### EXERCISE DETAILS
Produce an exact copy of the data below.

Content starts

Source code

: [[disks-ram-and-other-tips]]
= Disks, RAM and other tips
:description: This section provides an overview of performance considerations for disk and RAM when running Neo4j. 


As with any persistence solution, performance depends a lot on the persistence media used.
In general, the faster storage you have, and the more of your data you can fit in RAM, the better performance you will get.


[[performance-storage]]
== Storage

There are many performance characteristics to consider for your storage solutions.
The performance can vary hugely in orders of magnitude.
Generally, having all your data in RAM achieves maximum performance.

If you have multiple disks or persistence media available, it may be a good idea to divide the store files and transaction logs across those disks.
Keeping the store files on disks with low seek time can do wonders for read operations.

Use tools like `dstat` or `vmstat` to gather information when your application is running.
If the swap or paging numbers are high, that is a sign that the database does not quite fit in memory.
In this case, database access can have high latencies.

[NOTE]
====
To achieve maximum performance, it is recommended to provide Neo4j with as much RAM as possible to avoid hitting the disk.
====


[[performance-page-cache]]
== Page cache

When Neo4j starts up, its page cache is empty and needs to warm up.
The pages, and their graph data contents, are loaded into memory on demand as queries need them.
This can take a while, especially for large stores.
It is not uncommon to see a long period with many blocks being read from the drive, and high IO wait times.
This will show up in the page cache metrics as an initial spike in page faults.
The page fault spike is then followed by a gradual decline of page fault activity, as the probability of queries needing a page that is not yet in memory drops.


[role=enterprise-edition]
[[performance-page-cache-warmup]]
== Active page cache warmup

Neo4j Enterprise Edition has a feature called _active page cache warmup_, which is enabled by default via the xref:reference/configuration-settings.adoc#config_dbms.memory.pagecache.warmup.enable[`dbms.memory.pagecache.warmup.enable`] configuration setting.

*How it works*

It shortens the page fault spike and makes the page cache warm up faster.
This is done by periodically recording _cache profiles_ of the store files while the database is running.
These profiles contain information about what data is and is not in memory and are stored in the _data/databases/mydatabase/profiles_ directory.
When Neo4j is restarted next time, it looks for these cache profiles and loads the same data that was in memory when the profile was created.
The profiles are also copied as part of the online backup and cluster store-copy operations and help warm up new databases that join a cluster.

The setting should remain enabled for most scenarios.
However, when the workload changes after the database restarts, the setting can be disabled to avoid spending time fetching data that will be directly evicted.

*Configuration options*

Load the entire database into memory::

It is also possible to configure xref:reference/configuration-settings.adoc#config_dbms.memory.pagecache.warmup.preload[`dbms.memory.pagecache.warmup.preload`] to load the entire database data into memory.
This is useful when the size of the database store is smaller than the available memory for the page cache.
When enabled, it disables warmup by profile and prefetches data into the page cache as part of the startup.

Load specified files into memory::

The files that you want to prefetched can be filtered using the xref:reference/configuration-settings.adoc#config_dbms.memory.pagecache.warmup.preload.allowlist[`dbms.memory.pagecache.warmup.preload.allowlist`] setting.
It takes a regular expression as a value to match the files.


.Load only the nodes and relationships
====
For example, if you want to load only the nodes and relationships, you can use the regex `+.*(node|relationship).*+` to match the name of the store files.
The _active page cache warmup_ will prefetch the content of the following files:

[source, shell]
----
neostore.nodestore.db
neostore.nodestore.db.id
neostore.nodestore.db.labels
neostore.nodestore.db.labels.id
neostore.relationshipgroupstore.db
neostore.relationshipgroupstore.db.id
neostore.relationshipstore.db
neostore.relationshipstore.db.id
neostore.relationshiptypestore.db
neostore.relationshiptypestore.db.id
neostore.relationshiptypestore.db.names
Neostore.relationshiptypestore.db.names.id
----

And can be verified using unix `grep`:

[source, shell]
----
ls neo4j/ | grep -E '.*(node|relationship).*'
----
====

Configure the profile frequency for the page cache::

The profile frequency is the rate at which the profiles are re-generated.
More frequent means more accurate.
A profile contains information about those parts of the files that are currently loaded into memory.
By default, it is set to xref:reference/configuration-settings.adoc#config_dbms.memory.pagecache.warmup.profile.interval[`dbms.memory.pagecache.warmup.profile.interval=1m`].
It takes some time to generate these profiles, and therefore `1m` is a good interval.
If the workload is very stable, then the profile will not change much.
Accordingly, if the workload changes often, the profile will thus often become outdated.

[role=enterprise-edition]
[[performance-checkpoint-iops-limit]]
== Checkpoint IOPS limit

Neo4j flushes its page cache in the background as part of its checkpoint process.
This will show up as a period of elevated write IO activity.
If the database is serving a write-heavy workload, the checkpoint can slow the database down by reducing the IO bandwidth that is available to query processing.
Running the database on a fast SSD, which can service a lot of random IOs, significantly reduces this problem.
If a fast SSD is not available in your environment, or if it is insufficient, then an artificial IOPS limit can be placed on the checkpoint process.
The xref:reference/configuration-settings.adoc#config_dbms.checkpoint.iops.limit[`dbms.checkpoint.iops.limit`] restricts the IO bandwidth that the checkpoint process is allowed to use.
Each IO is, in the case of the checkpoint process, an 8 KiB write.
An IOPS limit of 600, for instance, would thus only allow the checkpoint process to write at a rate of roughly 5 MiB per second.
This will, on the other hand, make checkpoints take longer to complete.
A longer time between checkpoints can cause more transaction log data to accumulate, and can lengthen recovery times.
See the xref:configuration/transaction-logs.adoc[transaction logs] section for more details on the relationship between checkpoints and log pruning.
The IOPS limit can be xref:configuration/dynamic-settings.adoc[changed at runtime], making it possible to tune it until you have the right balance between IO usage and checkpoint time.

Content ends

### ANSWER SPACE
Source code

: [[disks-ram-and-other-tips]]
= Disks, RAM and other tips
:description: This section provides an overview of performance considerations for disk and RAM when running Neo4j. 


As with any persistence solution, performance depends a lot on the persistence media used.
In general, the faster storage you have, and the more of your data you can fit in RAM, the better performance you will get.


[[performance-storage]]
== Storage

There are many performance characteristics to consider for your storage solutions.
The performance can vary hugely in orders of magnitude.
Generally, having all your data in RAM achieves maximum performance.

If you have multiple disks or persistence media available, it may be a good idea to divide the store files and transaction logs across those disks.
Keeping the store files on disks with low seek time can do wonders for read operations.

Use tools like `dstat` or `vmstat` to gather information when your application is running.
If the swap or paging numbers are high, that is a sign that the database does not quite fit in memory.
In this case, database access can have high latencies.

[NOTE]
====
To achieve maximum performance, it is recommended to provide Neo4j with as much RAM as possible to avoid hitting the disk.
====


[[performance-page-cache]]
== Page cache

When Neo4j starts up, its page cache is empty and needs to warm up.
The pages, and their graph data contents, are loaded into memory on demand as queries need them.
This can take a while, especially for large stores.
It is not uncommon to see a long period with many blocks being read from the drive, and high IO wait times.
This will show up in the page cache metrics as an initial spike in page faults.
The page fault spike is then followed by a gradual decline of page fault activity, as the probability of queries needing a page that is not yet in memory drops.


[role=enterprise-edition]
[[performance-page-cache-warmup]]
== Active page cache warmup

Neo4j Enterprise Edition has a feature called _active page cache warmup_, which is enabled by default via the xref:reference/configuration-settings.adoc#config_dbms.memory.pagecache.warmup.enable[`dbms.memory.pagecache.warmup.enable`] configuration setting.

*How it works*

It shortens the page fault spike and makes the page cache warm up faster.
This is done by periodically recording _cache profiles_ of the store files while the database is running.
These profiles contain information about what data is and is not in memory and are stored in the _data/databases/mydatabase/profiles_ directory.
When Neo4j is restarted next time, it looks for these cache profiles and loads the same data that was in memory when the profile was created.
The profiles are also copied as part of the online backup and cluster store-copy operations and help warm up new databases that join a cluster.

The setting should remain enabled for most scenarios.
However, when the workload changes after the database restarts, the setting can be disabled to avoid spending time fetching data that will be directly evicted.

*Configuration options*

Load the entire database into memory::

It is also possible to configure xref:reference/configuration-settings.adoc#config_dbms.memory.pagecache.warmup.preload[`dbms.memory.pagecache.warmup.preload`] to load the entire database data into memory.
This is useful when the size of the database store is smaller than the available memory for the page cache.
When enabled, it disables warmup by profile and prefetches data into the page cache as part of the startup.

Load specified files into memory::

The files that you want to prefetched can be filtered using the xref:reference/configuration-settings.adoc#config_dbms.memory.pagecache.warmup.preload.allowlist[`dbms.memory.pagecache.warmup.preload.allowlist`] setting.
It takes a regular expression as a value to match the files.


.Load only the nodes and relationships
====
For example, if you want to load only the nodes and relationships, you can use the regex `+.*(node|relationship).*+` to match the name of the store files.
The _active page cache warmup_ will prefetch the content of the following files:

[source, shell]
----
neostore.nodestore.db
neostore.nodestore.db.id
neostore.nodestore.db.labels
neostore.nodestore.db.labels.id
neostore.relationshipgroupstore.db
neostore.relationshipgroupstore.db.id
neostore.relationshipstore.db
neostore.relationshipstore.db.id
neostore.relationshiptypestore.db
neostore.relationshiptypestore.db.id
neostore.relationshiptypestore.db.names
Neostore.relationshiptypestore.db.names.id
----

And can be verified using unix `grep`:

[source, shell]
----
ls neo4j/ | grep -E '.*(node|relationship).*'
----
====

Configure the profile frequency for the page cache::

The profile frequency is the rate at which the profiles are re-generated.
More frequent means more accurate.
A profile contains information about those parts of the files that are currently loaded into memory.
By default, it is set to xref:reference/configuration-settings.adoc#config_dbms.memory.pagecache.warmup.profile.interval[`dbms.memory.pagecache.warmup.profile.interval=1m`].
It takes some time to generate these profiles, and therefore `1m` is a good interval.
If the workload is very stable, then the profile will not change much.
Accordingly, if the workload changes often, the profile will thus often become outdated.

[role=enterprise-edition]
[[performance-checkpoint-iops-limit]]
== Checkpoint IOPS limit

Neo4j flushes its page cache in the background as part of its checkpoint process.
This will show up as a period of elevated write IO activity.
If the database is serving a write-heavy workload, the checkpoint can slow the database down by reducing the IO bandwidth that is available to query processing.
Running the database on a fast SSD, which can service a lot of random IOs, significantly reduces this problem.
If a fast SSD is not available in your environment, or if it is insufficient, then an artificial IOPS limit can be placed on the checkpoint process.
The xref:reference/configuration-settings.adoc#config_dbms.checkpoint.iops.limit[`dbms.checkpoint.iops.limit`] restricts the IO bandwidth that the checkpoint process is allowed to use.
Each IO is, in the case of the checkpoint process, an 8 KiB write.
An IOPS limit of 600, for instance, would thus only allow the checkpoint process to write at a rate of roughly 5 MiB per second.
This will, on the other hand, make checkpoints take longer to complete.
A longer time between checkpoints can cause more transaction log data to accumulate, and can lengthen recovery times.
See the xref:configuration/transaction-logs.adoc[transaction logs] section for more details on the relationship between checkpoints and log pruning.
The IOPS limit can be xref:configuration/dynamic-settings.adoc[changed at runtime], making it possible to tune it until you have the right balance between IO usage and checkpoint time.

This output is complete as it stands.